When it comes to kids with Sensory Processing Disorder and meltdowns, prevention goes a long way. Learn how to put together a bag of tricks to help your child navigate everything from loud music to stressful car rides.
Prepare to avoid meltdowns
Sensory Processing Disorder (SPD) meltdowns aren’t bad behavior. They may resemble tantrums, but they’re the result of a child struggling to deal with sensations and stimulation that are experienced as distress and discomfort.
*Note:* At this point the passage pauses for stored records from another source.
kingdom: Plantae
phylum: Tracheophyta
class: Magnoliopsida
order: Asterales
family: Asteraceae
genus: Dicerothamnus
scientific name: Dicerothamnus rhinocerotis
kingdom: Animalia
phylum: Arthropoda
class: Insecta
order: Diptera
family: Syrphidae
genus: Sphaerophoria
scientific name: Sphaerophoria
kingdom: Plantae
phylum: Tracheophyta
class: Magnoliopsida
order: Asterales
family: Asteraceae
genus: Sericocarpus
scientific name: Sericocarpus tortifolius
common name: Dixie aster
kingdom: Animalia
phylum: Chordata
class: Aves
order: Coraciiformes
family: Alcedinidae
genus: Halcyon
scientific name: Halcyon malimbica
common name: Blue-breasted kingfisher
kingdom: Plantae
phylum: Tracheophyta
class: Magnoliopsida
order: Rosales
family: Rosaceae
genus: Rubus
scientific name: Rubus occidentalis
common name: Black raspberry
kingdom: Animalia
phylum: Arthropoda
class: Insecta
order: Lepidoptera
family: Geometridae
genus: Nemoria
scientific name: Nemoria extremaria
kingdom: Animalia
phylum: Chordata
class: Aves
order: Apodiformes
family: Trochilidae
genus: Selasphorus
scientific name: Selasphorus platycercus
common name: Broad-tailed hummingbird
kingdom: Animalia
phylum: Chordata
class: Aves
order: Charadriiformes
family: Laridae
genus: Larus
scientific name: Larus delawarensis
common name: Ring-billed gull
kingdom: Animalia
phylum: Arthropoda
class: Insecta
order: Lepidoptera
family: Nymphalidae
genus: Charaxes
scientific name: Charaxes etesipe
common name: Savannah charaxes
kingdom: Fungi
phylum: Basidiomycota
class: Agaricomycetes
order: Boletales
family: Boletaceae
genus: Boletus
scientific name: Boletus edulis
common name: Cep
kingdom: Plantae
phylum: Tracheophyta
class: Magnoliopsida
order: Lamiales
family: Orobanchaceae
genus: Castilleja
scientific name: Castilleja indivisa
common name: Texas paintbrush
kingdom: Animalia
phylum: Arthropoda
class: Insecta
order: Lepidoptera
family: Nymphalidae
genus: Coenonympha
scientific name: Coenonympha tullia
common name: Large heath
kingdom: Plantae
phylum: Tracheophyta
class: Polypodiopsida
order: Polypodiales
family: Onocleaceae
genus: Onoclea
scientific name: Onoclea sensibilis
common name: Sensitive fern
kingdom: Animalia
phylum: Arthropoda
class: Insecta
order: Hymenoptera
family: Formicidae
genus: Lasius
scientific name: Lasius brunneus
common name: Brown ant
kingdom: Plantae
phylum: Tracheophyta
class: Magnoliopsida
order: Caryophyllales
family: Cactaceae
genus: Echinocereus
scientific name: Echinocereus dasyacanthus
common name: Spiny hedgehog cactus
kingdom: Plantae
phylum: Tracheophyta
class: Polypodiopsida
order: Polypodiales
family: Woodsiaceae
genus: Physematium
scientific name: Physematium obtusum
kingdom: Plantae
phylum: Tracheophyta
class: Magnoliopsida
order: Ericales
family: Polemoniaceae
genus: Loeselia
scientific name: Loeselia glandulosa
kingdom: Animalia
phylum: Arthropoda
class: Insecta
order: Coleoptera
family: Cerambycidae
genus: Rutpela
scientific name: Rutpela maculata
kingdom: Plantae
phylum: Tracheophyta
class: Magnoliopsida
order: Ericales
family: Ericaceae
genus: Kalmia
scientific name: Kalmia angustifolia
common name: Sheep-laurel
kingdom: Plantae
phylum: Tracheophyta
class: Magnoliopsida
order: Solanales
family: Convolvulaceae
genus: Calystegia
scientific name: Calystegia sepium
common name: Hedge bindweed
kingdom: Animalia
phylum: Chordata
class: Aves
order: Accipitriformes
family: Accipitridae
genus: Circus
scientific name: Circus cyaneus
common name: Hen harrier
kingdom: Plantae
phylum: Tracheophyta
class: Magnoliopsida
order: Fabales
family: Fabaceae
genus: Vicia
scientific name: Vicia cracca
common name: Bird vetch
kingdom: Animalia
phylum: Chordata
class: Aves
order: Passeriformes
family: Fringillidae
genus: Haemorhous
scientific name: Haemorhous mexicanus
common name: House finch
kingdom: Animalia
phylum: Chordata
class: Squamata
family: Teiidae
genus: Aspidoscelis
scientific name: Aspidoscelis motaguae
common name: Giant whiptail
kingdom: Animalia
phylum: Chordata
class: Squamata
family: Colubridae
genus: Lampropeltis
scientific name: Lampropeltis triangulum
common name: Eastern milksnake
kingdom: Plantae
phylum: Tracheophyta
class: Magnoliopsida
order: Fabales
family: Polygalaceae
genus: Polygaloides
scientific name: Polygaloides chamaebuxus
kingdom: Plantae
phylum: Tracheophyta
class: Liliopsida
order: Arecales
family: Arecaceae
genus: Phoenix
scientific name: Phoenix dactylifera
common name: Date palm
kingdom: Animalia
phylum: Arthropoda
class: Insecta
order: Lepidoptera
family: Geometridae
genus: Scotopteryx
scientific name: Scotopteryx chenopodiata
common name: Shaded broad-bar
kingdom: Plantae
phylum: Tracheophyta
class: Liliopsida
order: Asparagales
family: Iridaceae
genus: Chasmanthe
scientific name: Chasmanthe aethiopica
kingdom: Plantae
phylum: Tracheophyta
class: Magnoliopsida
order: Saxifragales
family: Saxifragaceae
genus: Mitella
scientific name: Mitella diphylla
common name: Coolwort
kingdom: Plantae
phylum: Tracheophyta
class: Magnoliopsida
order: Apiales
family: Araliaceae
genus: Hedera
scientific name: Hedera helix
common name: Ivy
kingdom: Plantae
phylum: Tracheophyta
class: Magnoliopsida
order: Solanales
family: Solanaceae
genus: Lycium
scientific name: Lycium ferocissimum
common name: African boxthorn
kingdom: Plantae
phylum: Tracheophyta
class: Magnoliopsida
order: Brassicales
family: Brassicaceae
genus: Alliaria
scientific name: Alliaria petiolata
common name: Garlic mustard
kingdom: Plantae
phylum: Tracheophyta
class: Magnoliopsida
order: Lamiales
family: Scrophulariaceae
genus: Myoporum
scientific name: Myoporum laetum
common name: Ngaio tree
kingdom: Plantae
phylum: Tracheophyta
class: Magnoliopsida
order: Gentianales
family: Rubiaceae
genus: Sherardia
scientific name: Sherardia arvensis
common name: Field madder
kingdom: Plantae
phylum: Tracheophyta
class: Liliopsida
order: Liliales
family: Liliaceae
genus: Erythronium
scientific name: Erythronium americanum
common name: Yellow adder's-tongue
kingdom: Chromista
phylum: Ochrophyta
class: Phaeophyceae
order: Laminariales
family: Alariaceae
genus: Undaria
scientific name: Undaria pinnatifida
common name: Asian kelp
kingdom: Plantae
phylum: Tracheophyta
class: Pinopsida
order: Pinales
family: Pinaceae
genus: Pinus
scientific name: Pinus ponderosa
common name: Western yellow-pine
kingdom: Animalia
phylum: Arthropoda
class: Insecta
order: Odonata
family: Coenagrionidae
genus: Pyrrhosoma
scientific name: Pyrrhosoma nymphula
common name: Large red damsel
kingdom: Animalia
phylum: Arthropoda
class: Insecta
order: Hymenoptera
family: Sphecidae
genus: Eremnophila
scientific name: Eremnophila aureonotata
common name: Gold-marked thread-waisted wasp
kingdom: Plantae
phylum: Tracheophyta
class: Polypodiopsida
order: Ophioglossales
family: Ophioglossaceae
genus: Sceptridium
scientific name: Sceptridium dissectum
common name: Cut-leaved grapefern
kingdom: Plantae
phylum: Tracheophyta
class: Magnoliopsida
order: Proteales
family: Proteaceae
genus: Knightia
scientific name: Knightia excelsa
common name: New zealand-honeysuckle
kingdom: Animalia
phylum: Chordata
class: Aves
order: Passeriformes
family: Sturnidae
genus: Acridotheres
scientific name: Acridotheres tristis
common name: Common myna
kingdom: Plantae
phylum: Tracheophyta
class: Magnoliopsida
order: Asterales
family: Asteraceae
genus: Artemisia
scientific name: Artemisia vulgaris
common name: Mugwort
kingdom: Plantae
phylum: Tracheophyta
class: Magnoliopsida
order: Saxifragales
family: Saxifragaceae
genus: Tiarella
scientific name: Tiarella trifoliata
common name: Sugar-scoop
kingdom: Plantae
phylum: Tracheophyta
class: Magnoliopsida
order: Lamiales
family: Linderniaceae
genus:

Create a sensory tool kit to help your child cope and avoid reaching the point of melting down.
When it’s noisy and distracting
Pay attention to how your child reacts to noises. Typically, very loud noises or music are distressing, but various background sounds and conversations can also interfere with a child’s focus and mood. Riding in the car with the radio on, going to the movie theater or attending a sporting event can cause stress for a child with SPD. To help your child cope, try tools such as noise-muffling ear covers, soft earplugs or child-safe headphones and an MP3 player with her favorite music. Teach your child to signal you if she needs to find a quiet, safe place to get away from noises.
When textures don’t feel good
If your child has SPD, chances are he responds strongly to textures. Some textures may be soothing, while others cause discomfort. Your texture tool kit needs to be customized according to your child’s needs. Consider always having at least one soothing texture on hand, such as a fuzzy blanket or toy for comfort. If your child responds well to strong textures, such as enjoying bare feet on a rough doormat, keep one in the trunk of your car for on-the-go therapy. Keep food in mind when planning your sensory tool kit. Pack snacks you know your child will eat in case textures, temperatures and tastes present a problem.
When it’s time to sit still
At restaurants, gatherings and during quiet occasions, your child will be required to sit reasonably still. Any child struggles with this, but a child with Sensory Processing Disorder may have a particularly difficult time. Talk to your child’s occupational therapist about activities that can help your child focus and stay calm. She may recommend a weighted belt or vest, fidget toys or something your child can chew on safely. Don't forget the importance of reasonable expectations. No amount of tools can help if you push your child into a situation full of distressing sensory experiences.
Pull it all together
Whether your child is 2 or 12, you should keep your sensory tool kit around for help with Sensory Processing Disorder therapies when you’re out and about. The kit may be a diaper bag stuffed with toys and snacks, or it may be an older child’s backpack full of headphones, favorite books, chewing gum and fidget objects. Consider talking to your child’s teacher about allowing your child to bring SPD therapy tools to the classroom. Special pencils, weights and headphones are just some of the tools that may help kids with SPD succeed at school.